Brief - Copy each of the rows below line for line, keeping every character, space, and symbol unchanged.

Excerpted records -
++++++++

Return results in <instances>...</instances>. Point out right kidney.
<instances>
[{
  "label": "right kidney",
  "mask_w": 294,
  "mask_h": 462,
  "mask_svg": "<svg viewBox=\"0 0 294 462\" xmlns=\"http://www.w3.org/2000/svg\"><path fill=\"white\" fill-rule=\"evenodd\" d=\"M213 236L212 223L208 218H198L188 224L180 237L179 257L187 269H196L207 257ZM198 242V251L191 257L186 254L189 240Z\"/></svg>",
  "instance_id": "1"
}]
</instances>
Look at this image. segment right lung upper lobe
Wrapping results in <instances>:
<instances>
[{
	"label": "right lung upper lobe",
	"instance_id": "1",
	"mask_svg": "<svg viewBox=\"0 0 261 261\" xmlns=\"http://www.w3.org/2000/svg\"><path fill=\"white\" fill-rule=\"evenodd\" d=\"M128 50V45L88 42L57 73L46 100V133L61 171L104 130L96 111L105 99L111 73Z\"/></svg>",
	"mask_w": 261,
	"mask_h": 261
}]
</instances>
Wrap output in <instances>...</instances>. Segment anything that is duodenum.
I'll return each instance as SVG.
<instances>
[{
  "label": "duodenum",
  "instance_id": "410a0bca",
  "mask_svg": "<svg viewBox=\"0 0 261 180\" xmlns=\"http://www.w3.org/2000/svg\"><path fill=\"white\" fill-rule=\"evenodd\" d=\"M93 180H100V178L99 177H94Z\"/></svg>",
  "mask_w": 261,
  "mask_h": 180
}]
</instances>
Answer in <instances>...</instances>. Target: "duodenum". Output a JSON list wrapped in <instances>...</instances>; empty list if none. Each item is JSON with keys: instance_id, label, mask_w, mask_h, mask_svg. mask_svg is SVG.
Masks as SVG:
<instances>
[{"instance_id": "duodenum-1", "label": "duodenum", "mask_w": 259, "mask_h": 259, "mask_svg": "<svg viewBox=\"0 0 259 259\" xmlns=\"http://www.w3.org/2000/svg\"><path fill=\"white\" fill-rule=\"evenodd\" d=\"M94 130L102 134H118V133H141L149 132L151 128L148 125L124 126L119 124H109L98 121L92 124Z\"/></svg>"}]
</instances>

++++++++

Exercise result -
Return results in <instances>...</instances>. Point out right kidney.
<instances>
[{
  "label": "right kidney",
  "mask_w": 294,
  "mask_h": 462,
  "mask_svg": "<svg viewBox=\"0 0 294 462\" xmlns=\"http://www.w3.org/2000/svg\"><path fill=\"white\" fill-rule=\"evenodd\" d=\"M213 236L212 223L208 218H198L188 224L180 237L179 257L187 269H196L207 257ZM198 242V251L191 257L186 254L189 240Z\"/></svg>",
  "instance_id": "1"
}]
</instances>
Look at this image. segment right lung upper lobe
Wrapping results in <instances>:
<instances>
[{
	"label": "right lung upper lobe",
	"instance_id": "1",
	"mask_svg": "<svg viewBox=\"0 0 261 261\" xmlns=\"http://www.w3.org/2000/svg\"><path fill=\"white\" fill-rule=\"evenodd\" d=\"M128 50V45L88 42L57 73L46 100V133L61 171L104 130L96 111L105 99L111 73Z\"/></svg>",
	"mask_w": 261,
	"mask_h": 261
}]
</instances>
Wrap output in <instances>...</instances>. Segment anything that is duodenum.
I'll return each instance as SVG.
<instances>
[{
  "label": "duodenum",
  "instance_id": "410a0bca",
  "mask_svg": "<svg viewBox=\"0 0 261 180\" xmlns=\"http://www.w3.org/2000/svg\"><path fill=\"white\" fill-rule=\"evenodd\" d=\"M93 180H100V178L99 177H94Z\"/></svg>",
  "mask_w": 261,
  "mask_h": 180
}]
</instances>
Answer in <instances>...</instances>. Target: "duodenum". Output a JSON list wrapped in <instances>...</instances>; empty list if none. Each item is JSON with keys: instance_id, label, mask_w, mask_h, mask_svg. mask_svg is SVG.
Masks as SVG:
<instances>
[{"instance_id": "duodenum-1", "label": "duodenum", "mask_w": 259, "mask_h": 259, "mask_svg": "<svg viewBox=\"0 0 259 259\" xmlns=\"http://www.w3.org/2000/svg\"><path fill=\"white\" fill-rule=\"evenodd\" d=\"M94 130L102 134H118V133H141L149 132L151 128L148 125L124 126L119 124H109L98 121L92 124Z\"/></svg>"}]
</instances>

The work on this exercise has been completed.